For a Canadian expatriate, the more brilliant the red leaf is, the more homesickness intrudes. But yesterday afternoon you didn’t have to be a reminiscing Canadian to experience the delight of the blackberry leaves turning crimson, branch by branch.
I remember when the new Canadian flag was first mooted. Schoolchildren were urged to create their own designs, and I seem to recall that we all riffed on an array of maple leaves, some ten in total (representing the provinces and territories of the dominion) which was spread like outstretched fingers across the landscape, bordered on each side by a swathe of blue to represent the sea. I think that design was in the running right up to the final announcement of the big bold single leaf bordered by even more red. Now, of course, every travelling Canadian tends to emblazon their gear with the red maple leaf flag to distinguish themselves from their continental neighbours to the south.
Anyway, here in the Glen Kens, it’s the blackberry’s turn to shine, and startle it certainly does. Why, we wondered, do entire branches of the plant decide to turn crimson all at once, while their neighbour stays green? We’ll have to watch the huge blackberry jungle, over the next while, to see how the autumnal change affects the population as a whole. Perhaps it’s something to do with exposure: the turned leaves are, after all, on branches that arch proud out of the patch.
Gosh, I’m really tempted to make something out of these observations, but I’m tempered by the realisation that pretentiousness lies on the other side of that metaphor. And considering the quintessential ‘niceness’ of the Canadian mentality, that would hardly do.

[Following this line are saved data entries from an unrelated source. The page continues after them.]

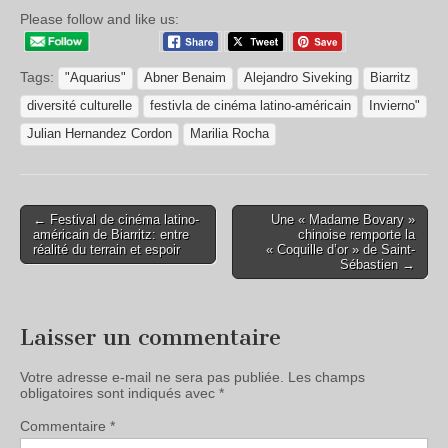
Please follow and like us:
Tags:
"Aquarius"
Abner Benaim
Alejandro Siveking
Biarritz
diversité culturelle
festivla de cinéma latino-américain
Invierno"
Julian Hernandez Cordon
Marilia Rocha
← Festival de cinéma latino-
Une « Madame Bovary »
américain de Biarritz: entre
chinoise remporte la
réalité du terrain et espoir
« Coquille d’or » de Saint-
Sébastien →
Laisser un commentaire
Votre adresse e-mail ne sera pas publiée.
Les champs
obligatoires sont indiqués avec
*
Commentaire
*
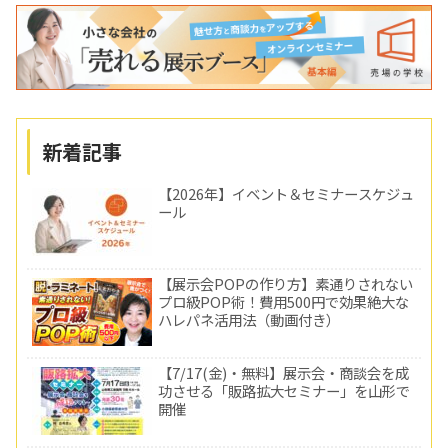
新着記事
【2026年】イベント＆セミナースケジュ
ール
【展示会POPの作り方】素通りされない
プロ級POP術！費用500円で効果絶大な
ハレパネ活用法（動画付き）
【7/17(金)・無料】展示会・商談会を成
功させる「販路拡大セミナー」を山形で
開催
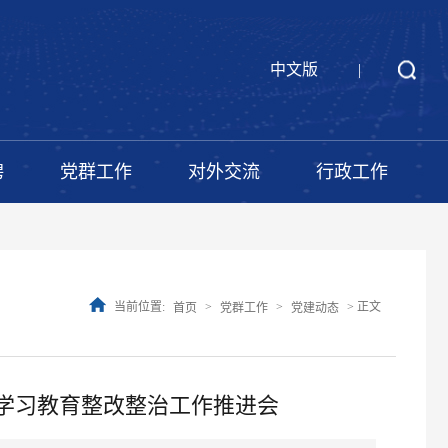
中文版
|
聘
党群工作
对外交流
行政工作
当前位置:
>
>
> 正文
首页
党群工作
党建动态
学习教育整改整治工作推进会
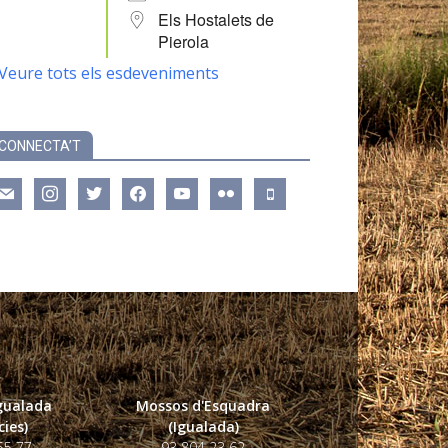
Els Hostalets de
Pierola
Veure tots els esdeveniments
CONNECTA’T
ail
instagram
twitter
facebook
youtube
flickr
mobile
Igualada
Mossos d'Esquadra
ies)
(Igualada)
55 77
93 804 23 62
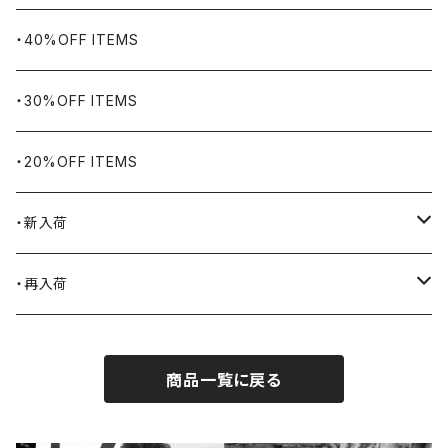
BHADUR
ネックレス・ペンダント
アウトドア用品
・40%OFF ITEMS
Bills KHAKIS
ピンズ・ブローチ
ナバホラグ・ビンテージラグ
・30%OFF ITEMS
BLUCO
腕時計
ブランケット
・20%OFF ITEMS
Blundstone
食品
・新入荷
BLACK JACK BOOTS
ライター
2026.7.31
・再入荷
BROTHERBRIDGE
ステッカー
2026.7.14
2026.8.5
商品一覧に戻る
BY ROBERT JAMES
インテリア
2026.7.9
2026.7.30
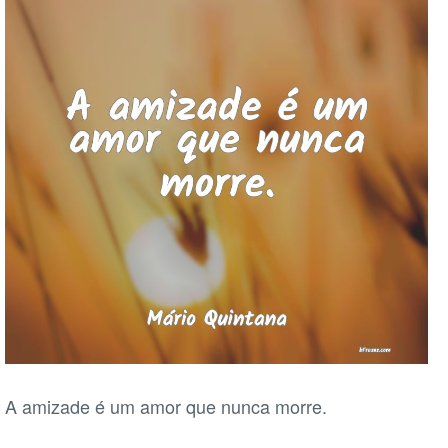
A amizade é um amor que nunca morre.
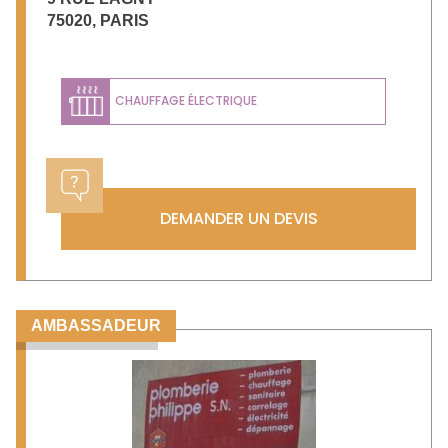
75020
,
PARIS
CHAUFFAGE ÉLECTRIQUE
DEMANDER UN DEVIS
AMBASSADEUR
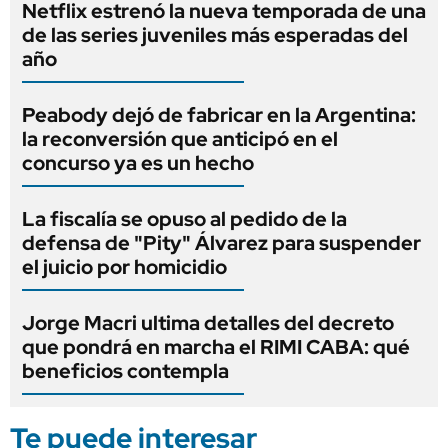
Netflix estrenó la nueva temporada de una
de las series juveniles más esperadas del
año
Peabody dejó de fabricar en la Argentina:
la reconversión que anticipó en el
concurso ya es un hecho
La fiscalía se opuso al pedido de la
defensa de "Pity" Álvarez para suspender
el juicio por homicidio
Jorge Macri ultima detalles del decreto
que pondrá en marcha el RIMI CABA: qué
beneficios contempla
Te puede interesar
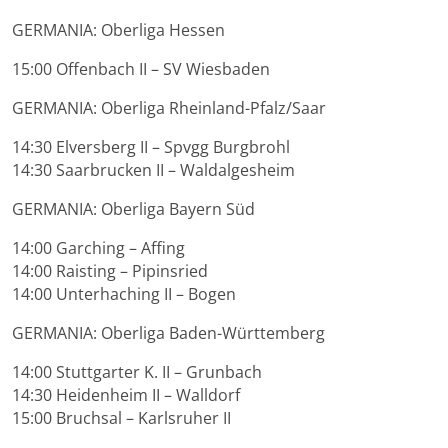
GERMANIA: Oberliga Hessen
15:00 Offenbach II – SV Wiesbaden
GERMANIA: Oberliga Rheinland-Pfalz/Saar
14:30 Elversberg II – Spvgg Burgbrohl
14:30 Saarbrucken II – Waldalgesheim
GERMANIA: Oberliga Bayern Süd
14:00 Garching – Affing
14:00 Raisting – Pipinsried
14:00 Unterhaching II – Bogen
GERMANIA: Oberliga Baden-Württemberg
14:00 Stuttgarter K. II – Grunbach
14:30 Heidenheim II – Walldorf
15:00 Bruchsal – Karlsruher II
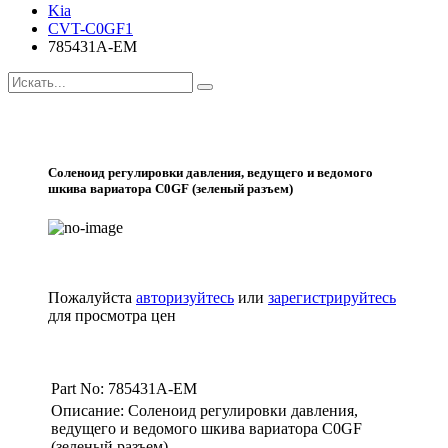
Kia
CVT-C0GF1
785431A-EM
Соленоид регулировки давления, ведущего и ведомого
шкива вариатора C0GF (зеленый разъем)
Пожалуйста
авторизуйтесь
или
зарегистрируйтесь
для просмотра цен
Part No: 785431A-EM
Описание: Соленоид регулировки давления,
ведущего и ведомого шкива вариатора C0GF
(зеленый разъем)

I’m betting, however, that those leaves which turn red first will also be the first to flutter away in the chilling breezes as winter sets in. Who was it who exclaimed, ‘Live fast — die young!’ Some rock and roll god, no doubt. On the whole, I’m perfectly content to live slow and die rather older. Let me be a leaf on the lower branches, then, snuggled in with my peers, hanging on until winter bites in earnest.
In the meantime, I’ll enjoy the flashy display of those leaves that have gone before.